Patrick Mercer rose—

I have only a limited time left, but the hon. Gentleman's experience in his regiment provided us with some advice on manpower.

I promise to look at that, as I have responsibility for all personnel and recruitment matters, along with all the other things that I look after.

Overstretch is a problem in specific units, rather than the forces overall, although up to 59 per cent. of the Army has recently been deployed on active service. Clearly, that cannot be sustained in the long term. We are trying to rotate personnel, and have a roulement system in which we rotate all personnel who have been serving. I shall take up the case of the dentist raised by the hon. Member for Aldershot. We have been trying to prevent individuals from serving for such a long time, but we have used reserves to spare our regulars from deployment, as many of them will be redeployed if they have to go back. That was one of the reasons for the alteration.

The point about people sitting around doing nothing is well taken. We have to deploy enough people to cover our needs in case there is a lot of work to be done. The fact that we had mercifully few casualties, even taking into account the fact that we had to deal with civilians and Iraqi soldiers as well as our own casualties, is something to be grateful for. However, lack of work is of great concern to our medical people. Nobody with considerable skills likes to be left sitting around doing nothing and watching their skills degrade. We will have to pay close attention to that.
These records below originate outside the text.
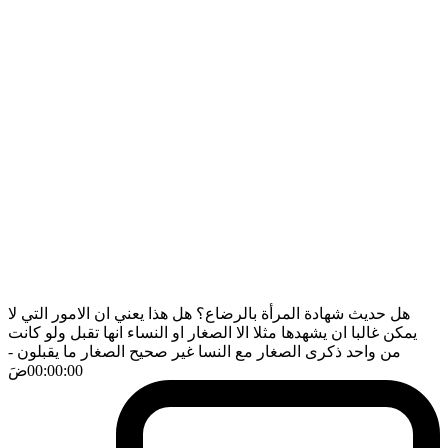
هل حديث شهادة المرأة بالرضاع؟ هل هذا يعني ان الامور التي لا
يمكن غالبا ان يشهدها مثلا الا الصغار او النساء انها تقبل ولو كانت
من واحد ذكرى الصغار مع النسا غير صحيح الصغار ما يقبلون
-
00:00:00
ضَ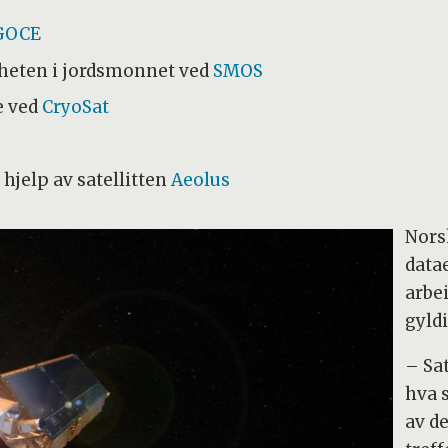
GOCE
gheten i jordsmonnet ved
SMOS
e ved
CryoSat
jelp av satellitten
Aeolus
Nors
datae
arbe
gyld
– Sat
hva 
av de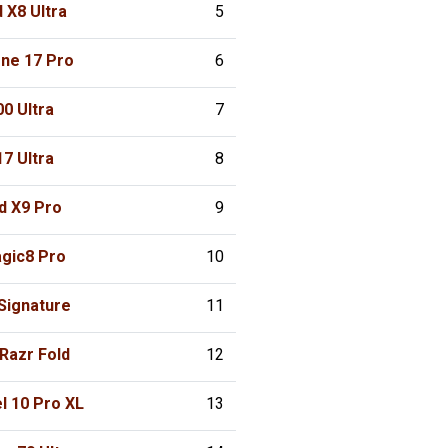
 X8 Ultra
5
one 17 Pro
6
00 Ultra
7
17 Ultra
8
d X9 Pro
9
gic8 Pro
10
Signature
11
Razr Fold
12
l 10 Pro XL
13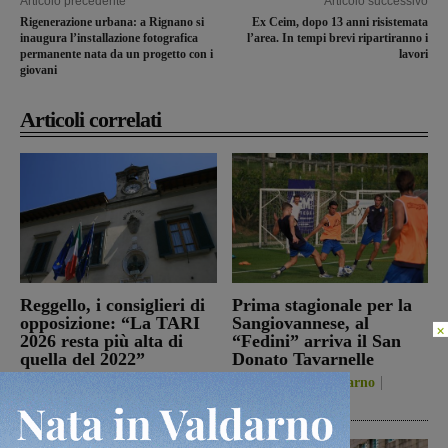
Articolo precedente
Articolo successivo
Rigenerazione urbana: a Rignano si
Ex Ceim, dopo 13 anni risistemata
inaugura l’installazione fotografica
l’area. In tempi brevi ripartiranno i
permanente nata da un progetto con i
lavori
giovani
Articoli correlati
Reggello, i consiglieri di
Prima stagionale per la
opposizione: “La TARI
Sangiovannese, al
×
2026 resta più alta di
“Fedini” arriva il San
quella del 2022”
Donato Tavarnelle
Politica
8 Agosto 2026
San Giovanni Valdarno
8 Agosto 2026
I shall make one or two general points. I shall look in detail at the point about Senegal made by my hon. Friend the Member for Linlithgow (Mr. Dalyell) along with colleagues from the Foreign Office and the Department for International Development, and get back to him. On numbers, we have made no plans, and I have seen nothing. I can say hand on heart that I have seen nothing whatsoever in the MOD to suggest that we are about to cut regiments. That does not mean that regiments will not be cut and roles will not be changed—no Minister could make any such promise to the House. That has not happened in the past, and I am not going to do it tonight. However, no such suggestions have been made to us. Capabilities change, configurations of forces must change, and the numbers and expertise of our personnel have to change with them. That is not done by faceless bureaucrats, as the hon. Member for Newark (Patrick Mercer) unkindly suggested, but by uniformed senior personnel. It is always the MOD in general which is blamed for things. However, a bunch of Ministers have not decided to sit down and be as sod-like as possible to the armed forces. In fact, the armed forces themselves decided what capabilities they needed to fulfil the commitments that we asked them to make.
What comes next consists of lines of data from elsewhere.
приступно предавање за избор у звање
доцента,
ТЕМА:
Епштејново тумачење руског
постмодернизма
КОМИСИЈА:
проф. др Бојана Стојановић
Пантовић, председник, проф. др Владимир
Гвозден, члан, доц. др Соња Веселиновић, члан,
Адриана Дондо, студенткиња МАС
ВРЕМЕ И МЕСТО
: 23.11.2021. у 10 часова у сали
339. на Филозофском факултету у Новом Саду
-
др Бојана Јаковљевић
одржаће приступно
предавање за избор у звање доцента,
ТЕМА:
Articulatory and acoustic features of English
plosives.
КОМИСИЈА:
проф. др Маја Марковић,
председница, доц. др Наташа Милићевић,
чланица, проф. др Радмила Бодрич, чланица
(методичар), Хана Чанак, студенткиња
I have not covered nearly enough. On housing targets, I accept the problem. We are making improvements. On accommodation, when I tell soldiers that I will improve their accommodation and they are living rent free, they whine. They quite like roughing it, living rent free and spending their money on something else—not all of them, I may add, but a substantial minority.

My hon. Friend the Member for Clydebank and Milngavie (Tony Worthington) made some interesting points, about which I shall write to him, as I do not have time to deal with them now. The points about logistics are well taken. There were individual instances in which supplies did not come up to the mark—

It being Six o'clock, the motion for the Adjournment of the House lapsed, without Question put.